Physician requirements
• A credentialed physician must initiate the care of the problem to be managed subsequently by auxiliary personnel (e.g., a physician must perform the initial evaluation and management (E/M) service for that problem, and establish the patient’s diagnosis and plan of care).
• Incident to services cannot be rendered on the patient’s first visit, or if a change to the plan of care is necessary (e.g., medication adjustment).
• The physician must remain actively involved in the patient’s course of treatment.
• The service must be furnished under the physician’s direct supervision (e.g., the supervising physician must be present in the office suite and immediately available to provide assistance and direction at the time of service).
• The supervising physician need not be the physician who performed the initial service.

Employment requirements
• Both the credentialed physician and the auxiliary personnel providing the incident to service must be employed by the group entity billing for the service (if the physician is a sole practitioner, the physician must employ the auxiliary personnel).

Payer requirements
• Incident to billing applies only to Medicare

1. A general practitioner diagnoses a Medicare patient with hypertension and diabetes in February, and creates a plan of care. The patient returns for follow-up, in June, with the nurse practitioner. At the follow-up visit, the patient complains of knee pain. Although the physician is in the office, the nurse practitioner evaluates and treats the patient for the new problem.

In this case, if the nurse practitioner had evaluated only the hypertension and diabetes, for which there were an established diagnosis and plan of care, the service would meet incident to requirements. But because the physician did not personally perform the initial service for the patient’s new complaint of knee pain, the service may not be reported as incident to. Instead, the NP (if properly credentialed) would report the service to Medicare under his own provider ID.

2. Similarly, if a physician assistant sees Medicare patients in the office, while the physician is at the hospital making rounds, you may not bill incident to because the requirement for direct supervision hasn’t been met (the physician must be physically present in the office suite).

3. In another example, a non-credentialed nurse performs a urinalysis for a Medicare patient with symptoms of urinary tract infection, relays the results to the physician, and gives the patient a prescription. Because the incident-to requirements aren’t met, you may charge for the urinalysis, only. Only if the physician sees the patient may you report an E/M service.

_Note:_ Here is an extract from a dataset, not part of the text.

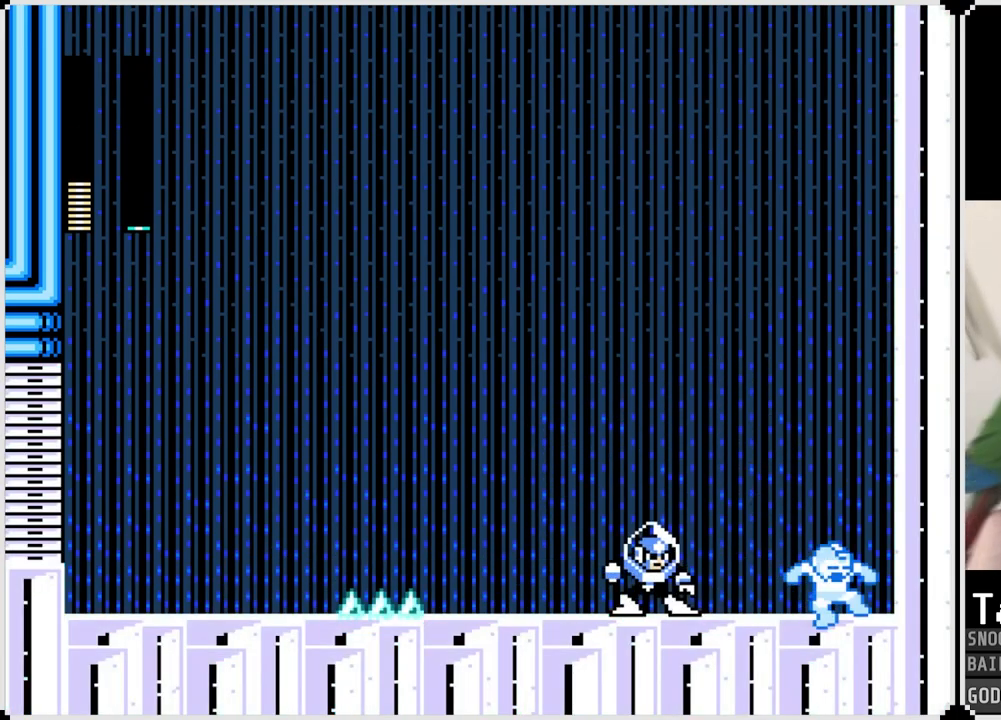
{"buttons": ["DPAD_LEFT"], "left_stick": "center", "right_stick": "center", "events": [[50, "DPAD_LEFT", "up"], [83, "SQUARE", "up"], [333, "SQUARE", "down"], [367, "CROSS", "down"], [433, "DPAD_LEFT", "down"], [450, "CROSS", "up"], [450, "SQUARE", "up"]]}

4. Finally, consider when a patient is admitted to the hospital on Monday for treatment of pneumonia. The physician assistant evaluates the patient on Tuesday and notes the patient is stable. This service can’t be incident to because incident to does not apply in the hospital setting.

Services delivered by auxiliary personnel incident to a physician’s services are coded normally, using standard CPT, ICD, and HCPCS codes, without additional modifiers, and are billed under the supervising physician’s provider ID. Although certain nonphysician practitioners may bill Medicare independently for their services, those services generally are paid at a lesser rate (typically 85 percent of fee schedule); whereas, Medicare reimburses for services properly reported incident to at 100 percent of the fee schedule amount.